Agile Marketers Report Better Ability to Manage Changing Priorities

April 27, 2022

This article is included in these additional categories:

Business of Marketing | Internal Collaboration | Marketing Budgets | Staffing

Agile marketing is not yet mainstream but might soon be, per results from the 5th annual State of Agile Marketing report [download page], produced by AgileSherpas in partnership with Adobe Workfront and IBM iX. The study indicates that 43% of marketers have adopted some form of Agile marketing in their organization, but among those who haven’t, about half (51%) plan to do so.

Currently, the biggest barrier preventing marketing departments from fully implementing an Agile approach is a lack of training or knowledge, as cited by 39% share of respondents. Overcoming this could require some outside input: when respondents using Agile marketing were asked how it originated in their organization, 28% share said that someone who used it in a different company sponsored its rollout, while others (15%) said it started in a different department, such as product development. Still, the leading way in which Agile originated for respondents was through experimentation with a few Agile projects before rolling it out to everyone (31% share). For the remaining fifth of respondents, executives mandated this approach across the organization.

Agile Approaches and Tools

The most popular tactic used when adopting Agile marketing is an Agile project management tool, and this also appears to be found the most effective. Some 49% of Agile marketers have used this tactic, and 80% of them reported it valuable. The next-most valuable tactic among users is agile certification courses (77% reporting value), though this is only used by 30% of Agile marketers. By comparison, among the 27% who are reading articles or books about Agile marketing, slightly fewer than half (47%) find this to be a valuable use of their time.

Meanwhile, among the Agile techniques and practices used by marketing departments, daily standups are most common, with retrospectives, spring/iteration planning, and user stories and/or epics following.

Virtually all (96% of) Agile marketers have adopted some changes within their marketing organization to sustain its adoption. This is important as the leading challenge teams have experienced as a result of using Agile is people reverting to their old, non-Agile approaches (as cited by 42% of respondents).

The most common action undertaken to sustain Agile adoption is to use standardized project management tools (39%), followed by experimenting with marketing planning cycles (35%).

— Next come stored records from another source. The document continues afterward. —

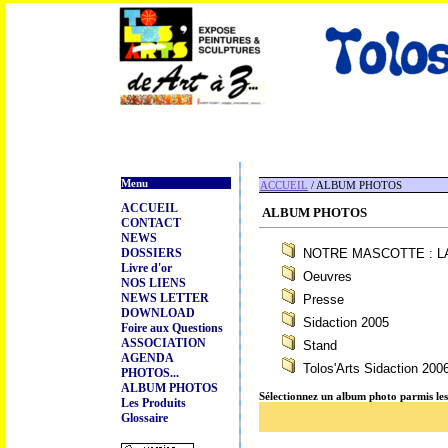
Menu
ACCUEIL
/ ALBUM PHOTOS
ACCUEIL
ALBUM PHOTOS
CONTACT
NEWS
NOTRE MASCOTTE : L
DOSSIERS
Livre d'or
Oeuvres
NOS LIENS
NEWS LETTER
Presse
DOWNLOAD
Sidaction 2005
Foire aux Questions
ASSOCIATION
Stand
AGENDA
Tolos'Arts Sidaction 200
PHOTOS...
ALBUM PHOTOS
Sélectionnez un album photo parmis les d
Les Produits
Glossaire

As regards planning, 82% of Agile marketers report that the adoption of Agile has changed marketing planning. Most commonly, they say that annual plans are revised based on monthly or quarterly feedback (29% share), closely followed by the 27% share who say they’ve moved from annual to quarterly planning.

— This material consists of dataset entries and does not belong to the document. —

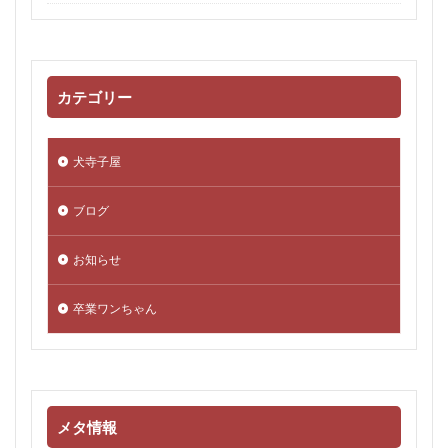
カテゴリー
犬寺子屋
ブログ
お知らせ
卒業ワンちゃん
メタ情報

Although the adoption of Agile marketing has had less of an impact on budgeting approaches (64% reporting a change), the most common is the budget being dynamically reallocated on an ongoing basis (30% share). In other possible changes presented, respondents were more likely to move from annual to quarterly (25% share) than semi-annual (5% share) budgeting.

Successes and Benefits

Close to one-quarter (23%) of Agile marketers say that Agile marketing has been very successfully implemented into their marketing team, while an additionally three-quarters (74%) say it has been done somewhat successfully.

Among the benefits that respondents wanted to see, the most widespread achievements due to Agile marketing have been better management of changing priorities (63%), better visibility into project status (63%), improved team productivity (62%) and improved team morale (58%). In another benefit of specific importance during this pandemic era, 56% report that the implementation of Agile marketing has allowed them to better manage remote/distributed teams.

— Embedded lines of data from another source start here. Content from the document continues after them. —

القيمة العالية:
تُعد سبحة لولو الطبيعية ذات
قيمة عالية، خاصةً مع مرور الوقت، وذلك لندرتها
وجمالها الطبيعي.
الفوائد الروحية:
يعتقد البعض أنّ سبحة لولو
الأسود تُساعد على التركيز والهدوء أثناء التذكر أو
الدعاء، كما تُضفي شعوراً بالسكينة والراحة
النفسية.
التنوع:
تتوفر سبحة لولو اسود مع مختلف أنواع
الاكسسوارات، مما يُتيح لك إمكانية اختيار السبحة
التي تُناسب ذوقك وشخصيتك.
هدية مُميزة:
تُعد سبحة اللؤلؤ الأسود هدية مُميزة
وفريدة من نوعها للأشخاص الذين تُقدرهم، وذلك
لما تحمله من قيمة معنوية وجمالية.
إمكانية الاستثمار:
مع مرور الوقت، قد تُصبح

These are reflected in the ways Agile marketing is being measured, starting with effectiveness (60%) but also extending to efficiency (46%) and employee engagement/happiness (40%).

Agile Outside of Marketing?

Among Agile’s benefits, relatively few (43%) say that they have been better able to align with teams outside of marketing. However, this may grow as other teams also adopt an Agile methodology. For example, the report notes that the 33% of sales teams currently using Agile represents a significant hike from 18% in the previous study. Meanwhile, adoption is already experiencing higher levels of take-up among IT (48%) and product development/management (43%) teams.

Overall, 3 in 4 (74% of) Agile marketers believe it would be easier for them to work with other departments if they followed an Agile methodology.

Within the marketing team itself, the most common use of Agile is for social media (62%), followed by marketing operations (56%), website (56%) and creative services, content creation, and operations (56%). This is a change from the last survey, when its use was broadest for creative services. Last year, a study from Bynder found 9 in 10 (89%) respondents believing that technology would significantly or somewhat help creativity in their marketing department, with one of the best uses of creative automation being to enable agile marketing to drive experimentation.

For more, download AgileSherpa’s report here.

About the Data: The results are based on a January survey of 513 B2B and B2C marketers, 90% of whom work for companies headquartered in North America.